# Source text:
-- start --
These particular students on Washington University campus were charged on federal charges, some of which could bring 10 years and thousands of dollars in fines. For one particular individual, Howard Mechanic, he was charged and fined $10,000 and sentenced to five years in federal penitentiary.

TAYA GRAHAM: Your film focuses on Howard Mechanic. Wasn't he arrested for throwing a cherry bomb at a police officer?

NINA SEAVEY: Allegedly. He always denied having done it, and actually, many years later it came out that he hadn't done it. By that time, he had spent nearly 30 years living the life of a fugitive. I also have to remind you, in the context of this film, that it's not just about what happened to Howard, but what we find out in the film is this very long ripple effect not only of what happened to Howard Mechanic but many of the other students there, other protesters, other civil rights leaders, other professors, all kinds of individuals who were blacklisted, who were shunned from society. It impeded even parts of the assassination investigation of Dr. Martin Luther King. It is a much bigger story than we can ever imagine.

TAYA GRAHAM: During that time, there were very few civil rights attorneys in the state. Your father was one of them. What role did he play in this case?

NINA SEAVEY: Howard Mechanic and a number of other students were his clients. Missouri is, as we know today, it's just been identified by the NAACP as a state that should be avoided by many members of our society. Missouri can be quite reactionary, and it was at the time. My family and my father, and us as children, we lived under federal surveillance. We also lived under federal protection. Our lives were constantly in danger. We were constantly being threatened. We were constantly being ... People would call the house and say that they were going to blow us up. They were going to abduct the children. This was Missouri in 1965 to 1975. There were, as you say, just a handful of civil rights attorneys, and my father was one of them.

TAYA GRAHAM: Against this story was the backdrop of surveillance, specifically the FBI, seeking not just to watch but to infiltrate. What do we know about what law enforcement was doing then?

NINA SEAVEY: As I said, it had to do with confidential informants, but it also had to do with these black bag operations, which are that they were interfering with people's mail, they were setting up operations to make it look as if these demonstrators were doing things when in fact it was the confidential informants who were doing things, and then engaging so they were sting operations. There were all kinds of ways of smearing and slandering these individuals by calling them homosexuals, by castigating them. The FBI was using at that time the St. Louis Globe-Democrat, which was the conservative morning newspaper in St. Louis. It was essentially their mouthpiece. Again, these were not just black bag operations but surveillance operations. I have managed to uncover literally daily reports on these students.

This wasn't in the current era, where you can just listen in to somebody's Skype conversation. You literally had to have boots on the ground watching these students, and that's what they were doing.

TAYA GRAHAM: Let's fast forward to the present. Tell us about your film, what your focus is, and how you're going to approach this topic.

NINA SEAVEY: As you said in your opening, I just won a very large case in federal court where Judge Kessler ruled in my favor and opened up hundreds of thousands of pages of documents from the FBI and from the National Archives and the CIA, who are now giving me the documents that really outline what it was that happened and all of the information as relates to this tragedy, honestly, in American history. I'm currently in production on the film. I'm a long-time filmmaker. I've been a filmmaker for 30 years. As you say, I'm a professor of both history and film at George Washington University. I am interviewing people and delving into documents and have a whole team of people who are working with me on the production of this film. I think it's going to make quite a splash when it comes out. There are some, and I'm not going to reveal them now obviously, but some amazing revelations about things that have defined America then and ever since.
-- end --
# Directions:
[1] Answer these questions using the interview.
(a) What fine and sentence did Howard Mechanic receive?
(b) Which newspaper did the FBI use as its mouthpiece?
(c) How many years has Nina Seavey been a filmmaker?
[2] Return the passage of the interview from "TAYA GRAHAM: During" up to and including "my father was one of them.", copied word for word.

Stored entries
-- start --
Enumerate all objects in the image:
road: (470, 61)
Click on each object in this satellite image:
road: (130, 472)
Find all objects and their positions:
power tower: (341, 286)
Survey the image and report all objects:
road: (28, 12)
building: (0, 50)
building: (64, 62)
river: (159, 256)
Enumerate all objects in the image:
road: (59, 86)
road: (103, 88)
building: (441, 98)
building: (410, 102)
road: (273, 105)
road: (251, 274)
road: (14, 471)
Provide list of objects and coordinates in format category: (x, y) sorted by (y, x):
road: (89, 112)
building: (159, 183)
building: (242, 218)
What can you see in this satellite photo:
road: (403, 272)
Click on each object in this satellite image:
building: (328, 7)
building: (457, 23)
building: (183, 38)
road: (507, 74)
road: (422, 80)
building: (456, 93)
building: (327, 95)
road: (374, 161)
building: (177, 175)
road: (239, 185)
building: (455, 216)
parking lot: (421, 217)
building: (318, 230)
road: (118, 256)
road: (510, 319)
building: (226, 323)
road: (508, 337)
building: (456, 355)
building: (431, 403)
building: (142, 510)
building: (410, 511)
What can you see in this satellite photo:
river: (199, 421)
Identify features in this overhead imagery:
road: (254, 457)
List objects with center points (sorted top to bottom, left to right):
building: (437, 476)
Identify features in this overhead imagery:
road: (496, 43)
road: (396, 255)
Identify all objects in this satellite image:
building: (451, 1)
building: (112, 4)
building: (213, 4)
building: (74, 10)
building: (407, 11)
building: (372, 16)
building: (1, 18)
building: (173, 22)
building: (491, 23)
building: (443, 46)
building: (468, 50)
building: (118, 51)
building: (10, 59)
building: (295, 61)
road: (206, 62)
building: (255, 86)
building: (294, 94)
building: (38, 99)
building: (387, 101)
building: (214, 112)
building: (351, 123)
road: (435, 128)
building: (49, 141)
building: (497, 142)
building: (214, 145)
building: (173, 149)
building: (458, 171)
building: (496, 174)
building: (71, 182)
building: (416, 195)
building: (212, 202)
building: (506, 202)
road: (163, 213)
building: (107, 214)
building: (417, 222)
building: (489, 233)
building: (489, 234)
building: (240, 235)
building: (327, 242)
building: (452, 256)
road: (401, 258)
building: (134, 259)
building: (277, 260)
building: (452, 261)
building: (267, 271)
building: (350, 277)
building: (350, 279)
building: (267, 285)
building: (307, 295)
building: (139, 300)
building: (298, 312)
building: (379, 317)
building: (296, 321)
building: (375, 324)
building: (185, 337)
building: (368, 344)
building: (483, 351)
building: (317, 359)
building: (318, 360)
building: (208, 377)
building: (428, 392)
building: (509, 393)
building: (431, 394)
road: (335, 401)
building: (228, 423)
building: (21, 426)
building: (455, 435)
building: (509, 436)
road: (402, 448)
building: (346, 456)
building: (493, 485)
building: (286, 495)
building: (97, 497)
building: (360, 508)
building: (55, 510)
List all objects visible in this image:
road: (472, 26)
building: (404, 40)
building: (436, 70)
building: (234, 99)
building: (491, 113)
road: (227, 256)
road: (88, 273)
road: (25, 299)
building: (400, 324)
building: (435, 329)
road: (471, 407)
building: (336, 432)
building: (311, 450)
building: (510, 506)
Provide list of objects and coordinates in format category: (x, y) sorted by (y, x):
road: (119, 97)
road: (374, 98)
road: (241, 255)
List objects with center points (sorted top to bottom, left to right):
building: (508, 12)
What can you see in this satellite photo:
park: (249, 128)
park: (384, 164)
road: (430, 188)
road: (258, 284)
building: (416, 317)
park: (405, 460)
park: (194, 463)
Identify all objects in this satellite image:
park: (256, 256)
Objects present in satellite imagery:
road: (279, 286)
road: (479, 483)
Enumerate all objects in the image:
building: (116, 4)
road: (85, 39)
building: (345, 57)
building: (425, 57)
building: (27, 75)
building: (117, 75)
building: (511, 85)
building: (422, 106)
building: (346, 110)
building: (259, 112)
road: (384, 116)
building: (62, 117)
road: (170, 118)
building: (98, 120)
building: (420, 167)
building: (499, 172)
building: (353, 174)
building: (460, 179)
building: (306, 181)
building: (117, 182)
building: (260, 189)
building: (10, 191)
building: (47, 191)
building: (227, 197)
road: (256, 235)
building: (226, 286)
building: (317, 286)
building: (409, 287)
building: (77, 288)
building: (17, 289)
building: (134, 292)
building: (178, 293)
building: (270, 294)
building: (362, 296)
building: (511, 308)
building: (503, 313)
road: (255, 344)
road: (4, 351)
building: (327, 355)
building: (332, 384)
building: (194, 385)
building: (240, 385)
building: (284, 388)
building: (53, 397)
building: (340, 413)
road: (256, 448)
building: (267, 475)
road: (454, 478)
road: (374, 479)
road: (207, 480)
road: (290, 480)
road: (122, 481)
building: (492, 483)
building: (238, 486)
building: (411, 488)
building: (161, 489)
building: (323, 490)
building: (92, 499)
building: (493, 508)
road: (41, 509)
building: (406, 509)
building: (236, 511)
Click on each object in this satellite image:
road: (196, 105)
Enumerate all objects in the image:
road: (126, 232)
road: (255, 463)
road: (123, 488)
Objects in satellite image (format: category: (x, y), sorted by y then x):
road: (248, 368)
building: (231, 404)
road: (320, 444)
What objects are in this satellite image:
-- end --
# Worked solutions:
[1]
(a) A $10,000 fine and five years in federal penitentiary.
(b) The St. Louis Globe-Democrat.
(c) 30 years.

[2]
TAYA GRAHAM: During that time, there were very few civil rights attorneys in the state. Your father was one of them. What role did he play in this case?

NINA SEAVEY: Howard Mechanic and a number of other students were his clients. Missouri is, as we know today, it's just been identified by the NAACP as a state that should be avoided by many members of our society. Missouri can be quite reactionary, and it was at the time. My family and my father, and us as children, we lived under federal surveillance. We also lived under federal protection. Our lives were constantly in danger. We were constantly being threatened. We were constantly being ... People would call the house and say that they were going to blow us up. They were going to abduct the children. This was Missouri in 1965 to 1975. There were, as you say, just a handful of civil rights attorneys, and my father was one of them.